ICASA is now preparing a process to invite bids for eight regional licenses in under-serviced areas of South Africa. If this process is to have any hope of success in attracting investors and establishing conditions for financial viability in these higher cost and lower income areas, ICASA will need to adopt a proactive role in implementing this mandate. By announcing in its invitation for bids that the principle of cost-based interconnection prices with the established operators will be applied, including cost-based call termination prices in high cost areas, financially viable proposals are much more likely to be attracted. Whether or not the new regional operators can recover their higher costs of terminating calls in their respective regions will be the key factor in determining the success or failure of this policy.

In addition, by charging minimum application and licence fees, providing an expedited process for assessment, and straightforward, objective, selection criteria based on the speed and magnitude of network rollout, the possibilities for financially viable proposals are raised further. By implementing these principles in a timely and effective manner, telecom services in under-serviced areas may be improved dramatically and provide a stimulus for economic development in currently depressed regions. (See, http://link.wits.ac.za/research/usal.htm.)

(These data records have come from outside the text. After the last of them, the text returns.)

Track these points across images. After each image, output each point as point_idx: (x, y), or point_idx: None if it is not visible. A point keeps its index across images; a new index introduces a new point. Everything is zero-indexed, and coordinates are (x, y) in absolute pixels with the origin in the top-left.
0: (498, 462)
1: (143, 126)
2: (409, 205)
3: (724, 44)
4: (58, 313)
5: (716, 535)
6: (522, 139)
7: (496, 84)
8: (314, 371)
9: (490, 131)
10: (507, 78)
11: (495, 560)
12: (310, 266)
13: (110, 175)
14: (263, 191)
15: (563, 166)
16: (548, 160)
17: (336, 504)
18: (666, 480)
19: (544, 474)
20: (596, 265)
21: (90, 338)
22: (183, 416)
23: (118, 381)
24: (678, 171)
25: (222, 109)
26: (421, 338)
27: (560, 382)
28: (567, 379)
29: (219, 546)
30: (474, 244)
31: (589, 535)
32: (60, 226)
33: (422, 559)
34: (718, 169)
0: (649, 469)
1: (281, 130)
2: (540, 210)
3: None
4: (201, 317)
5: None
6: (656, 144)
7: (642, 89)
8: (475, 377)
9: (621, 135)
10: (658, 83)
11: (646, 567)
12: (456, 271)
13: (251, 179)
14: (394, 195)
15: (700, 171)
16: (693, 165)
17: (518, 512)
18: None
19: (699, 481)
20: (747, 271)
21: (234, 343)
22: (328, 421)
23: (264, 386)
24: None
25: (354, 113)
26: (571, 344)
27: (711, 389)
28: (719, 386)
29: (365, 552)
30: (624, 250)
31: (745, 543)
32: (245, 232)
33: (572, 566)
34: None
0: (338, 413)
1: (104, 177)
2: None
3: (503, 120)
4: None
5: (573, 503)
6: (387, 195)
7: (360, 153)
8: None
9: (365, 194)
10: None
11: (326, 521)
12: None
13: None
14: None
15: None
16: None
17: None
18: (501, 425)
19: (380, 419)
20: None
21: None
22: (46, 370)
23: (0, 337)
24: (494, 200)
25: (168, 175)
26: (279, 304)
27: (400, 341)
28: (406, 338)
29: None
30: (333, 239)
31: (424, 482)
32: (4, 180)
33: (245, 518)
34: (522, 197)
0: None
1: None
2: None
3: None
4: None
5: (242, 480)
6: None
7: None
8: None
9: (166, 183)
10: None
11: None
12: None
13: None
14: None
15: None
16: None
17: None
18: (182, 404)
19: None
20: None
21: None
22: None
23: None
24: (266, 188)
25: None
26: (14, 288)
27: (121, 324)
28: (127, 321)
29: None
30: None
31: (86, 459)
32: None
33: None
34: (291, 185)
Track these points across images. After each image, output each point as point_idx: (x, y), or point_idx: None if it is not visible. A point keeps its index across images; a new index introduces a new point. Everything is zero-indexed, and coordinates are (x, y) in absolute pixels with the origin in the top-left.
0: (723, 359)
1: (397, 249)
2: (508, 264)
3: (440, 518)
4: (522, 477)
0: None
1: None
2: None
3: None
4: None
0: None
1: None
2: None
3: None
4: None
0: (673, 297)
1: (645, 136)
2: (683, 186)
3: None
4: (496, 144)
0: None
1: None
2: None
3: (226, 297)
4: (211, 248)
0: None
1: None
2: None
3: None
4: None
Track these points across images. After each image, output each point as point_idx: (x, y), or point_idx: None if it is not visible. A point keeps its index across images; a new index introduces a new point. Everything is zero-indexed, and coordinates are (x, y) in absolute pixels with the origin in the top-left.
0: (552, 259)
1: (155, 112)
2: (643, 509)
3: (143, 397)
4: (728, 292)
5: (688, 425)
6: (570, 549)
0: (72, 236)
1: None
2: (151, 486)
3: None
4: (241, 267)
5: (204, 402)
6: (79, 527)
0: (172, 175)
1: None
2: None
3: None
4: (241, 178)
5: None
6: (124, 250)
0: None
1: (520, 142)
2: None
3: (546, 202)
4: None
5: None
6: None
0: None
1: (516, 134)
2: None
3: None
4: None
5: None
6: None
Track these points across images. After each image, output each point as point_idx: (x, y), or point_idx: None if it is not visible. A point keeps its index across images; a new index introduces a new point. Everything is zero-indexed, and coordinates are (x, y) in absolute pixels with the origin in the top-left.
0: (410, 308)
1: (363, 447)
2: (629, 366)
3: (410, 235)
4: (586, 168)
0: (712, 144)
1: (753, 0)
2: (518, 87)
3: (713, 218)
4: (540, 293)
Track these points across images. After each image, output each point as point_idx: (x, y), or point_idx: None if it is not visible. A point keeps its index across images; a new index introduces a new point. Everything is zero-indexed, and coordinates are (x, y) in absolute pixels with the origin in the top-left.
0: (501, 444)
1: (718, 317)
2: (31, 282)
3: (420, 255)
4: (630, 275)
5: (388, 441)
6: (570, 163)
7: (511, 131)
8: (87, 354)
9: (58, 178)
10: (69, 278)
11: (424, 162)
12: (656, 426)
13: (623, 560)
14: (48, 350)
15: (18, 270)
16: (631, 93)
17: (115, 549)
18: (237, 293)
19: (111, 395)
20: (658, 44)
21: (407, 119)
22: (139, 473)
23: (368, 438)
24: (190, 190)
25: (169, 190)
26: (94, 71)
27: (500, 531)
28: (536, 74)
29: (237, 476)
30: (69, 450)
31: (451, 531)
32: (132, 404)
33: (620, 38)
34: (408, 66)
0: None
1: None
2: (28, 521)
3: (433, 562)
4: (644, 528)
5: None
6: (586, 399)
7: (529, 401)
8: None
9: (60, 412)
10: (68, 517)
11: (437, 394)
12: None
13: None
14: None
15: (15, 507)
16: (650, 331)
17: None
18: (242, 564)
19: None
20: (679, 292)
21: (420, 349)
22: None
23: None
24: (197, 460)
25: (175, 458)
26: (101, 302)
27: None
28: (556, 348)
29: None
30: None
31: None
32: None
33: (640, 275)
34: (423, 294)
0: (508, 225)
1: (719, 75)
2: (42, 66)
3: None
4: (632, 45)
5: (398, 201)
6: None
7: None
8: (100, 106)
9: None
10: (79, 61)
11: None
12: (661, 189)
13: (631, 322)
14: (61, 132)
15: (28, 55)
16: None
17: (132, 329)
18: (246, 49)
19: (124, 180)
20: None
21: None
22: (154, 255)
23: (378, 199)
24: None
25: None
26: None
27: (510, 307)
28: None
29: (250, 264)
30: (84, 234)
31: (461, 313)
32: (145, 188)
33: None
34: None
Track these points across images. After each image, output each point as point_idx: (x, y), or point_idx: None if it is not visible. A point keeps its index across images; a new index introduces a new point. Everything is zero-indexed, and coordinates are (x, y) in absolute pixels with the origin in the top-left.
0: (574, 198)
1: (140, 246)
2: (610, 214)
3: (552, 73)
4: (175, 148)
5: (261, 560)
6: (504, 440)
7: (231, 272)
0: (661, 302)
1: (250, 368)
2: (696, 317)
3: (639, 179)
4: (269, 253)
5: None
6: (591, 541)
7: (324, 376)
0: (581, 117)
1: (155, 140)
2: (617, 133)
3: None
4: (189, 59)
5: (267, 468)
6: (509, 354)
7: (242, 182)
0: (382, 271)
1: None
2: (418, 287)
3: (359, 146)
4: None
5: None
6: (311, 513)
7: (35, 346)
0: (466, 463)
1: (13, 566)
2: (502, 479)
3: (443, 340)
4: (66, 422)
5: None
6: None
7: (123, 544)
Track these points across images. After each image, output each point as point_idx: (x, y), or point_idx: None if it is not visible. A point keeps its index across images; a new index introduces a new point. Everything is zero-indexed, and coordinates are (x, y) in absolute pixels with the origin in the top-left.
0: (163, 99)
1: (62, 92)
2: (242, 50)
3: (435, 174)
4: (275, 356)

But this will all depend upon the Minister allowing ICASA to get on with its policy implementation responsibilities, and resisting the lobbies of Telkom and the myriad other self-serving special interests tempting her to continue the centralised managed liberalisation cartel policy of Ministerial selecting of licensees on confidential political criteria. Sooner or later the government must come to understand that effective implementation of its telecom policies requires a credible and transparent regulatory process, and give ICASA the "independence" and "authority" implied in its name. Then perhaps "managed liberalisation" will be replaced by market liberalisation, ample foreign and domestic investment directed to South African telecom/ICT market development will begin to flow, the diversity, quality, and prices of services will improve dramatically, the fixed line penetration rate will begin to increase rather than decline, and some of the many thousands of employees made redundant by Telkom will find job opportunities.

It is disheartening to observe how South Africa´s impaired communication policy and regulatory structure is holding back development of its telecom industry, its ICT sector, its e-economy and its information society. In a vibrant democracy that has achieved miracles in other areas during the past eight years, this is untenable. A credible policy and regulatory structure must be established to unleash the enormous economic and development potential of this country.